§ **Job item A**:
Quote the listing from its first line up to and including the line containing "Director comercial salario reino unido".
:: Reading text ::
The Eventlet developers have gone further than this, providing a facility to monkey-patch the existing system libraries at invocation time. For example, let's say you have a web app that does some Memcached I/O and some database I/O.

from eventlet import patcher
patcher.monkey_patch(all = True)
Oh look. Your application is now using asynchronous I/O. This call patches Python's socket module and a few others to make it all "just work" with Eventlet's internal coroutine switching mechanism. (Caveat: MySQLdb, which uses C-land sockets, needs a little bit of extra treatment, but it's only a couple of lines)

This all sounds great in theory, but I have actually made a large I/O bound program work using monkey patching and changing the driver. It is a piece of software that reads jobs from a queue and processes them, putting the result in memcached. For esoteric reasons I will not go into, the job processors could not thread the work, they had to fork. Using this setup, one production box with 8GB of RAM was consistently 7.5GB full. After a less than 5 line code change to the driver, that same production box uses only around 1GB of RAM consistently, and can handle 5 to 10x the throughput of the old system.
:::
§ **Job item B**:
Continue the passage about Eventlet's monkey patching from the point where it stops.
:: Listed entries ::
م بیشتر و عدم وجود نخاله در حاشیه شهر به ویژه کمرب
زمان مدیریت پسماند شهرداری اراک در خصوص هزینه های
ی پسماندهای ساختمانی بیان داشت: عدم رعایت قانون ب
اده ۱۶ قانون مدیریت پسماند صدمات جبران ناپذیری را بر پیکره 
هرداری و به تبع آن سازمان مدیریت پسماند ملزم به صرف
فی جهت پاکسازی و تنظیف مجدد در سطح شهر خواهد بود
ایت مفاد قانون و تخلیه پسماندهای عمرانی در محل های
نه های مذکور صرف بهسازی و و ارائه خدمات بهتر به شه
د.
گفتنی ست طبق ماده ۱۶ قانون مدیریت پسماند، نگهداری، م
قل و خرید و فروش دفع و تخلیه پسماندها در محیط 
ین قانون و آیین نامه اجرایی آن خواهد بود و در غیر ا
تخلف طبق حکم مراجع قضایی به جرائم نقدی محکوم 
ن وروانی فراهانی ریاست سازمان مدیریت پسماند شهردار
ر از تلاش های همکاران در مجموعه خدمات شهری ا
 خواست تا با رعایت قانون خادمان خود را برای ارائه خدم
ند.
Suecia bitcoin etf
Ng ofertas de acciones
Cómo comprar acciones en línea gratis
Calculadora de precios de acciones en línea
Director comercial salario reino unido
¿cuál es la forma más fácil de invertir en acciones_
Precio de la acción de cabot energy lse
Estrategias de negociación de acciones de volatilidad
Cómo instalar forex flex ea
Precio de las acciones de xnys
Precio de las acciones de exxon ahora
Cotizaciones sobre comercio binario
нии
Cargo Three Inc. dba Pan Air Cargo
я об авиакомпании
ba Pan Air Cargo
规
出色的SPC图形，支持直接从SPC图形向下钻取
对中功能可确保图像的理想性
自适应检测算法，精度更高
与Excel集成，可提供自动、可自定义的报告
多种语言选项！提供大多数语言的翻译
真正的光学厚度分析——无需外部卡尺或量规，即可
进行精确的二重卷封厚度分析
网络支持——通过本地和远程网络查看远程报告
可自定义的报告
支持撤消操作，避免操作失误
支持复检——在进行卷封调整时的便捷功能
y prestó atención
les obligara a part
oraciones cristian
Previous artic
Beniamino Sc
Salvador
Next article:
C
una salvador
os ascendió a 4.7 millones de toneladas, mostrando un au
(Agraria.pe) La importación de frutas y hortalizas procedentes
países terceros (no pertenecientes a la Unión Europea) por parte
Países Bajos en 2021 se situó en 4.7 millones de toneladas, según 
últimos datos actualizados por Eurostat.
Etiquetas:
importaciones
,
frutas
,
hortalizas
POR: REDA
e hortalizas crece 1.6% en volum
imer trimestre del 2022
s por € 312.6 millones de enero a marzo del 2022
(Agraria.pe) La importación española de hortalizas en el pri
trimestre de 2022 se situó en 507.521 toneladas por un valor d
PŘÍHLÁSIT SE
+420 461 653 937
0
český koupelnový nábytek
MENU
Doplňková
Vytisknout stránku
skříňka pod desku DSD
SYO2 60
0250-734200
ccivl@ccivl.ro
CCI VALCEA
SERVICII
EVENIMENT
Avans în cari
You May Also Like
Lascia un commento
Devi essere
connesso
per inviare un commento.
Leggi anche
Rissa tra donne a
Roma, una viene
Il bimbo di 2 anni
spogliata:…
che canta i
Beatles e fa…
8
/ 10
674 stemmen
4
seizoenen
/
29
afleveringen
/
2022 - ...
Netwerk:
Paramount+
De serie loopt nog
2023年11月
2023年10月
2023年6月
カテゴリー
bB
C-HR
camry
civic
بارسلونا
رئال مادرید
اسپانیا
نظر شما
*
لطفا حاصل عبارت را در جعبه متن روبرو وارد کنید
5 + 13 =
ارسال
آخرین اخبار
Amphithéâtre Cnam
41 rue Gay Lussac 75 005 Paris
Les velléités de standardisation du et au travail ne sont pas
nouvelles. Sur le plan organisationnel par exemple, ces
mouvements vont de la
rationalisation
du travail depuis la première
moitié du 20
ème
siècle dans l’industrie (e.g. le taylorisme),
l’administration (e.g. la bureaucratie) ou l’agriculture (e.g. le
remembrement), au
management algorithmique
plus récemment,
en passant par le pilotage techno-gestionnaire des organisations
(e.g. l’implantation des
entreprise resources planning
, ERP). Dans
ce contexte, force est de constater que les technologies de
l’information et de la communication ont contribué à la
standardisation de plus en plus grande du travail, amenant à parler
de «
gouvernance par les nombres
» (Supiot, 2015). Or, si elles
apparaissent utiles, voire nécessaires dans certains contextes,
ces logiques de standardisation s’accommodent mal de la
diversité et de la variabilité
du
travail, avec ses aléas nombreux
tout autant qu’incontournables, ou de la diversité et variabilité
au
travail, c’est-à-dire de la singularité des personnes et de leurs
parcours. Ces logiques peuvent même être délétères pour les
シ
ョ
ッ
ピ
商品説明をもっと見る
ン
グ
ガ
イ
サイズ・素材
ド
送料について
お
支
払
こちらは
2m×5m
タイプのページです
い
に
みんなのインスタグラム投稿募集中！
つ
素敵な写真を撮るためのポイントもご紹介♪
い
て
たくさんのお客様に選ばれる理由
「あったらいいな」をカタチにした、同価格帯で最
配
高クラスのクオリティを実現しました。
:::
§ **Answer section A**:
م بیشتر و عدم وجود نخاله در حاشیه شهر به ویژه کمرب
زمان مدیریت پسماند شهرداری اراک در خصوص هزینه های
ی پسماندهای ساختمانی بیان داشت: عدم رعایت قانون ب
اده ۱۶ قانون مدیریت پسماند صدمات جبران ناپذیری را بر پیکره 
هرداری و به تبع آن سازمان مدیریت پسماند ملزم به صرف
فی جهت پاکسازی و تنظیف مجدد در سطح شهر خواهد بود
ایت مفاد قانون و تخلیه پسماندهای عمرانی در محل های
نه های مذکور صرف بهسازی و و ارائه خدمات بهتر به شه
د.
گفتنی ست طبق ماده ۱۶ قانون مدیریت پسماند، نگهداری، م
قل و خرید و فروش دفع و تخلیه پسماندها در محیط 
ین قانون و آیین نامه اجرایی آن خواهد بود و در غیر ا
تخلف طبق حکم مراجع قضایی به جرائم نقدی محکوم 
ن وروانی فراهانی ریاست سازمان مدیریت پسماند شهردار
ر از تلاش های همکاران در مجموعه خدمات شهری ا
 خواست تا با رعایت قانون خادمان خود را برای ارائه خدم
ند.
Suecia bitcoin etf
Ng ofertas de acciones
Cómo comprar acciones en línea gratis
Calculadora de precios de acciones en línea
Director comercial salario reino unido

§ **Answer section B**:
Now compare this to Twisted or Tornado. Twisted tries so damn hard to be Java that it really offends me personally. Those developers strike me as the alpha-programmer types who see no reason not to rewrite an existing codebase for a 20% performance gain.  Tornado on the other hand is significantly less Jersey Shore douchebaggy, but they still miss the point: we are programmers who need to get stuff done. Inventing your own HTTP client class, when Python's builtin works just fine if not better is the type of hubris that gets hotshot programmers fired in their first month.

There's also gevent, which appears to be a fork of Eventlet, but is not as well documented. Partial credit.

It's hard to find a performance or scaling related open source library that values my time. Eventlet is one of those rare few.